The East Park is a popular picnic spot for locals and visitors alike. The other is Veterans Park, a collection of veterans memorials along a strip of park along Coal Creek. They range from a monument honoring those who served in Iraq and Afghanistan to a World War I monument that was installed prior to World War II and refers to the conflict as “The Great War.”
From the bridge to the World War I monument, I spotted Ernie Bulloch sitting in the shade of a small tree along the creek while he watched his two children and his niece playing in the cold water with inner tubes.
“I’ve got a buddy who works in a tire place and I figured I could just buy some old tubes from him,” Bulloch said. “He didn’t have any so I bought some new tubes instead. These are better than those plastic things from the department store. They’re durable, they’re not going to break, and if they do, I know how to patch them.”
Bulloch’s family was among the first in Cedar City and he’s a fifth-generation resident. He had spent the day working with his family’s beef cattle at a place in the hills.
“We don’t make any money at it, but it’s a tradition,” he said.
When he was younger, he moved to Las Vegas for a few months, but he didn’t care for the big city and was soon back in Cedar City.
“Cedar is a great place to live,” Bulloch said. “It’s a great place to grow up.”
When I mentioned I was working on a story and hoping to let people in Las Vegas know about all the things you could do in Cedar City, Bulloch just shrugged.
“I’m pretty sure they already know about it,” he said. “A lot of people have come in from Las Vegas and built fancy homes up on the hill. They must be making a lot of money.”
He was referring to Ley Hill, on the other side of the highway from the old town.

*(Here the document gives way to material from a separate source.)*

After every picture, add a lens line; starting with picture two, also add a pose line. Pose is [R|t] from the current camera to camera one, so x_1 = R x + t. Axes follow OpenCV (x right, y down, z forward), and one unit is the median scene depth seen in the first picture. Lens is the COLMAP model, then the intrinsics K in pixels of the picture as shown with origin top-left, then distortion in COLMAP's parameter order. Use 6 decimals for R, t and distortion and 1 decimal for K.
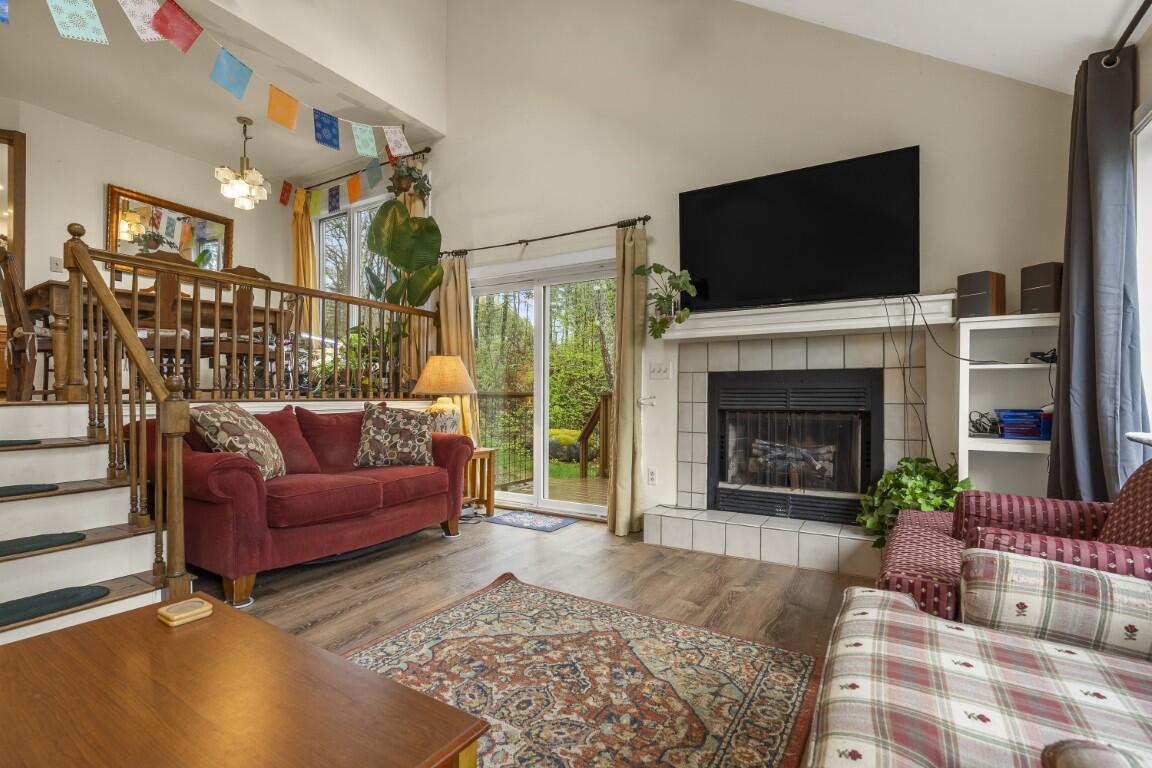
lens RADIAL K [[521.9, 0, 580.2], [0, 521.9, 391.5], [0, 0, 1]] dist [-0.009413, 0.000547]
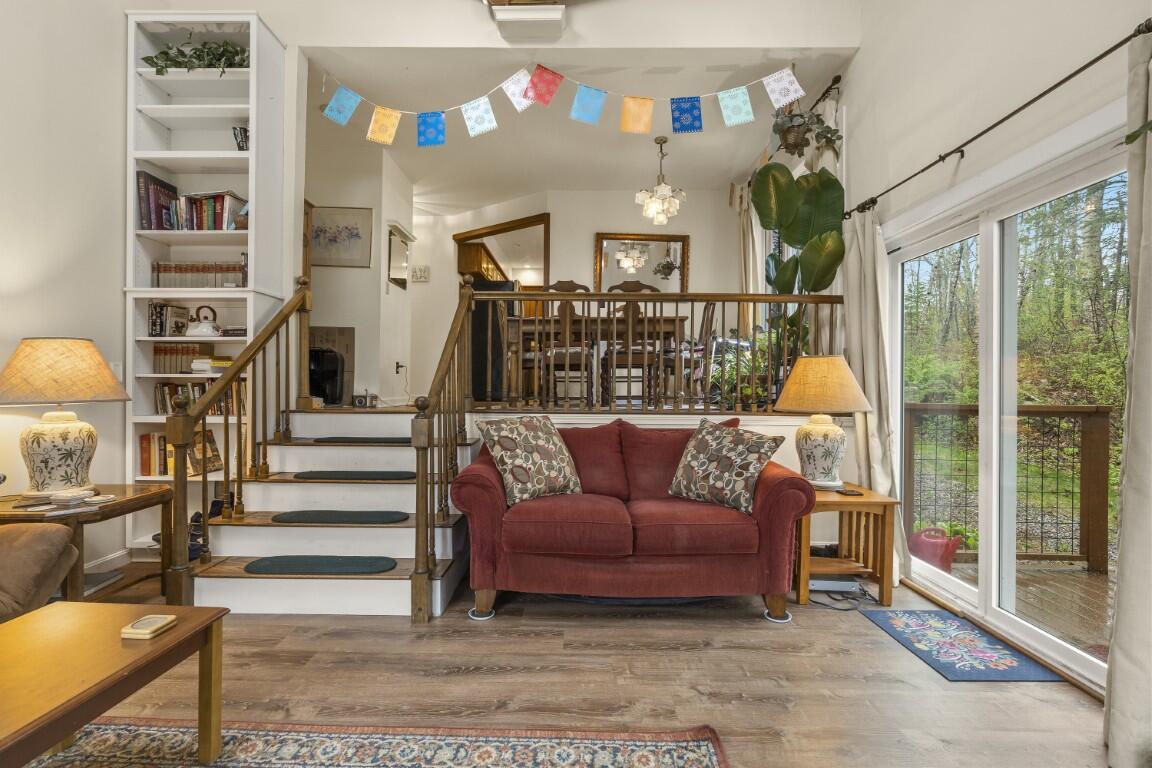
lens RADIAL K [[521.9, 0, 573.0], [0, 521.9, 382.5], [0, 0, 1]] dist [-0.009413, 0.000547]
pose [[0.499607, -0.005979, -0.866232, 0.201641], [-0.003893, 0.999951, -0.009147, -0.026961], [0.866243, 0.007943, 0.499559, 0.382136]]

The homes there wouldn’t look out of place in Summerlin or Anthem. An improbable lighthouse in the desert marks the entrance to the new neighborhood that was mostly built in the past few years.
In contrast to the Bullochs and their tire-shop flotation devices, a small artificial lake has been constructed near the top of the hill. On a sunny weekend day, scores of people barbecued and played games and sunbathed on the sandy beach. Kayaks and canoes are available at a boathouse, and a dozen of them plied the waters.

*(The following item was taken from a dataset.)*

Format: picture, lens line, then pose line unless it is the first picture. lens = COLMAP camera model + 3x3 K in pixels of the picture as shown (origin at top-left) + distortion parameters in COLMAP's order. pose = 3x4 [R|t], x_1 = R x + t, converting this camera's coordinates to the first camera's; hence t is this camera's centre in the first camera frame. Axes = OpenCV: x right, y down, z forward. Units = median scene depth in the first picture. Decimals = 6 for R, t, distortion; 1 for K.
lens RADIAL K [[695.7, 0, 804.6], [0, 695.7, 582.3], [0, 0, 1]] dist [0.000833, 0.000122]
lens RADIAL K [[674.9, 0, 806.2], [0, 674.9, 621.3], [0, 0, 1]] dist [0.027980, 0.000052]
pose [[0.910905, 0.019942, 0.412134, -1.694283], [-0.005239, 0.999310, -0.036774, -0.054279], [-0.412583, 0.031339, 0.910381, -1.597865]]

A large modern pool shares the parking lot with the lake, and across the street is Park Discovery, a large interactive play structure. The park was built by and for locals. Kids helped design it with slides, towers, ships and a little amphitheater. The park was built by and funded by the community.
I made a point of having a drink in every bar in the city. Both of them.
There actually are several places serving beer and wine in Cedar City, but most have a license that requires food to be on the table also. Several restaurants in town have names inspired by the long-running Utah Shakespeare Festival on the campus of Southern Utah University.
The festival’s 52nd season runs through Oct. 19 and includes productions of “The Tempest,” “Love’s Labour’s Lost,” “King John” “Anything Goes” and “Twelve Angry Men” through the end of August, with “Peter and the Starcatcher” continuing with “Richard II” and “The Marvelous Wonderettes” through the end of the season. Some are staged in the university’s reproduction of the Old Globe Theatre in London, where Shakespeare originally staged many of the plays.
Many of the performances are preceded by free green shows, with jugglers and musicians entertaining outside the Adams Shakespearean Theatre. Additional educational opportunities are play orientations and seminars offered at various times. There is also a walking tour of the many sculptures on campus.
For a small town, Cedar City boasts a lot of public art and sculptures, including several life-size sculptures of the city’s early movers and shakers on Main Street.